Impact investment involves investing in companies, organisations, and funds with the intention to generate positive social and environmental impact, but also financial returns. Approximately $60 billion found its way into impact investing globally in 2015, says the Global Impact Investing Network. OK, that’s not a great deal of money, compared with the trillions invested in sustainable and renewable-linked assets, but JP Morgan reckons impact investing will reach $1 trillion of assets under management by 2020. Wishful thinking? Some family offices don’t think so.
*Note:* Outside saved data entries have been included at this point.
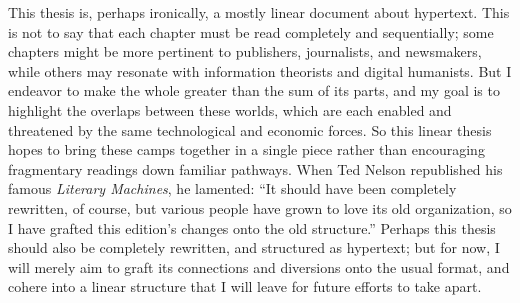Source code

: 
This thesis is, perhaps ironically, a mostly linear document about hypertext. This is not to say that each chapter must be read completely and sequentially; some chapters might be more pertinent to publishers, journalists, and newsmakers, while others may resonate with information theorists and digital humanists. But I endeavor to make the whole greater than the sum of its parts, and my goal is to highlight the overlaps between these worlds, which are each enabled and threatened by the same technological and economic forces. So this linear thesis hopes to bring these camps together in a single piece rather than encouraging fragmentary readings down familiar pathways. When Ted Nelson republished his famous \emph{Literary Machines}, he lamented: ``It should have been completely rewritten, of course, but various people have grown to love its old organization, so I have grafted this edition's changes onto the old structure.'' Perhaps this thesis should also be completely rewritten, and structured as hypertext; but for now, I will merely aim to graft its connections and diversions onto the usual format, and cohere into a linear structure that I will leave for future efforts to take apart.





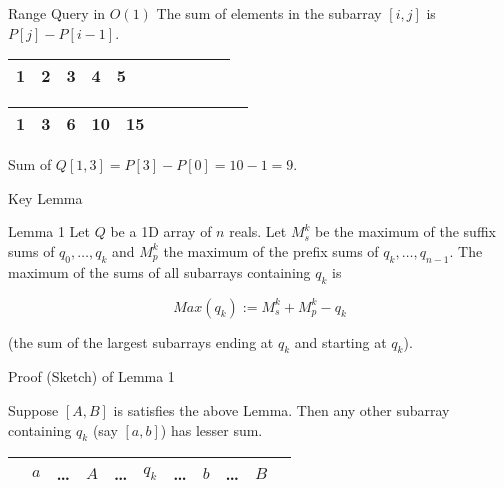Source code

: \documentclass{beamer}
\begin{document}
\begin{frame}{Range Query in $O(1)$}
  The sum of elements in the subarray $[i, j]$ is $P[j] - P[i - 1]$.

  \begin{table}[h]
    \begin{tabular}{|c|c|c|c|c|c|c|c|c|c|c|}
      \hline
      1 & 2 & 3 & 4 & 5 \\
      \hline
    \end{tabular}
  \end{table}
  
  \begin{table}[h]
    \begin{tabular}{|c|c|c|c|c|c|c|c|c|c|c|}
      \hline
      1 & 3 & 6 & 10 & 15 \\
      \hline
    \end{tabular}
  \end{table}

  Sum of $Q[1, 3] = P[3] - P[0] = 10 - 1 = 9$.
\end{frame}

\begin{frame}{Key Lemma}

\begin{alertblock}{Lemma 1}
  Let $Q$ be a 1D array of $n$ reals. Let $M_s^k$ be the maximum of the suffix sums of $q_0, \dots, q_k$ and $M_p^k$ the maximum of the prefix sums of $q_k, \dots, q_{n - 1}$. The maximum of the sums of all subarrays containing $q_k$ is

  $$
  Max(q_k) := M_s^k + M_p^k - q_k
  $$

  (the sum of the largest subarrays ending at $q_k$ and starting at $q_k$).
\end{alertblock}
\end{frame}

\begin{frame}{Proof (Sketch) of Lemma 1}

Suppose $[A, B]$ is satisfies the above Lemma. Then any other subarray containing $q_k$ (say $[a, b]$) has lesser sum.

\begin{table}[h]
  \begin{tabular}{|c|c|c|c|c|c|c|c|c|c|c|}
    \hline
    & $a$ & \dots & $A$ & \dots & $q_k$ & \dots & $b$ & \dots & $B$ &  \\
    \hline
  \end{tabular}
\end{table}

\end{frame}
\end{document}
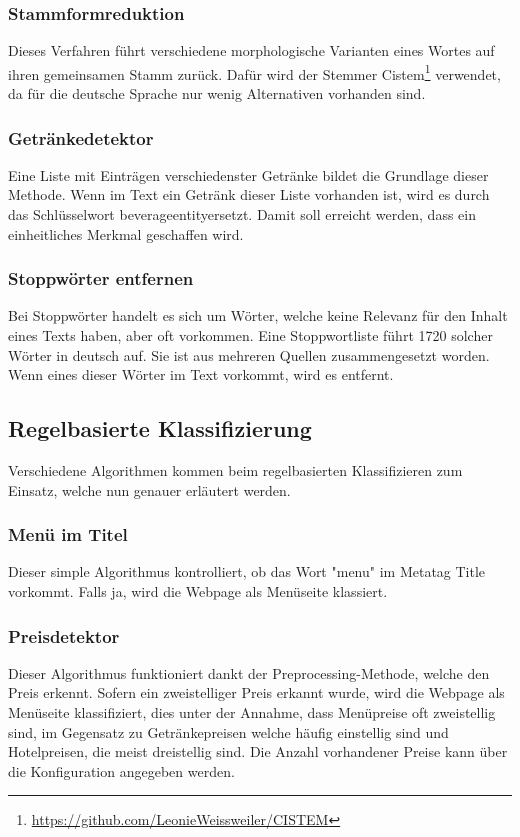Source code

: \subsubsection{Stammformreduktion}
Dieses Verfahren führt verschiedene morphologische Varianten eines Wortes auf ihren gemeinsamen Stamm zurück.
Dafür wird der Stemmer \glqq Cistem\footnote{\url{https://github.com/LeonieWeissweiler/CISTEM}} \grqq verwendet, da für die deutsche Sprache nur wenig Alternativen vorhanden sind. 
\subsubsection{Getränkedetektor}
Eine Liste mit Einträgen verschiedenster Getränke bildet die Grundlage dieser Methode.
Wenn im Text ein Getränk dieser Liste vorhanden ist, wird es durch das Schlüsselwort \glqq beverageentity\grqq ersetzt.
Damit soll erreicht werden, dass ein einheitliches Merkmal geschaffen wird.
\subsubsection{Stoppwörter entfernen}
Bei Stoppwörter handelt es sich um Wörter, welche keine Relevanz für den Inhalt eines Texts haben, aber oft vorkommen.
Eine Stoppwortliste führt 1720 solcher Wörter in deutsch auf. Sie ist aus mehreren Quellen zusammengesetzt worden.
Wenn eines dieser Wörter im Text vorkommt, wird es entfernt.
\subsection{Regelbasierte Klassifizierung}
Verschiedene Algorithmen kommen beim regelbasierten Klassifizieren zum Einsatz, welche nun genauer erläutert werden.
\subsubsection{Menü im Titel}
Dieser simple Algorithmus kontrolliert, ob das Wort "menu" im Metatag \glqq Title \grqq vorkommt.
Falls ja, wird die Webpage als Menüseite klassiert.
\subsubsection{Preisdetektor}
Dieser Algorithmus funktioniert dankt der Preprocessing-Methode, welche den Preis erkennt.
Sofern ein zweistelliger Preis erkannt wurde, wird die Webpage als Menüseite klassifiziert, dies unter der Annahme, dass Menüpreise oft zweistellig sind, im Gegensatz zu Getränkepreisen welche häufig einstellig sind und Hotelpreisen, die meist dreistellig sind.
Die Anzahl vorhandener Preise kann über die Konfiguration angegeben werden.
“Institutionalisation and professionalisation of the discipline (impact investing) are been driven primarily by a number of extremely wealthy families,” says Matthew Weatherley-White, the managing director and co-founder of the US-based investment group, The Caprock Group. He says his firm is currently working with two family offices with the goal of having their entire portfolio geared towards impact investment outcomes within a few years.
Perhaps the best-known example of this commitment among family offices is the Blue Haven Initiative. The family office of Liesel Pritzker Simmons and her husband Ian Simmons, Blue Haven is completely committed to impact investing. Indeed, Caprock has worked with Blue Haven to create a portfolio of impact investments.
“Families wanting to incorporate a moral ethic into their investment strategy are doing this with impact investing,” says Weatherly-White. “Families are saying: ‘We have our values as a family and we like to invest in ethical businesses that aren’t exploiting their workers in the supply chain, that aren’t contributing to environmental degradation, and that aren’t involved in questionable accounting practices, and here’s a way to incorporate our family values into our portfolio’.”
The World Economic Forum, famous for hosting the annual Davos conference, produced some research into impact investing and family offices in December 2014. The group reckons that family offices will lead the charge into the asset class as they have done before with investments like hedge funds and private equity.
But some family offices have yet to be convinced. Here’s what one told Family Capital about the asset class. “It might inspire millennials (18 to 34 year-olds) and a few others while they’re drinking their mojito and partying in some beach club on the Mediterranean, or Cape Cod, but I’m yet to be convinced that it delivers the returns of many other asset classes. And are these types of investment really making a social difference?”
One thing that might be holding back greater acceptance of the asset class is the lack of clarity over how to measure the social and environmental benefits of impact investing. The process is easy, but the results side of impact investing still needs more clarity, say critics. Although the UN has developed a group of sustainable development goals, with many targets within them, the ease of adapting these into portfolio construction might need more refinement.
And Weatherly-White admits that impact investing sometimes does have an image problem – “an asset class popular among wives and millennials ” as it is portrayed in the popular perception.
But proponents of the asset class reckons that’s wrong. Indeed, some say impact investing will be at the heart of the capital markets sooner than many expect. “It’s an outlier for the future of the capital markets,” says Weatherly-White. “And those investors making the commitment now are leading the revolution.”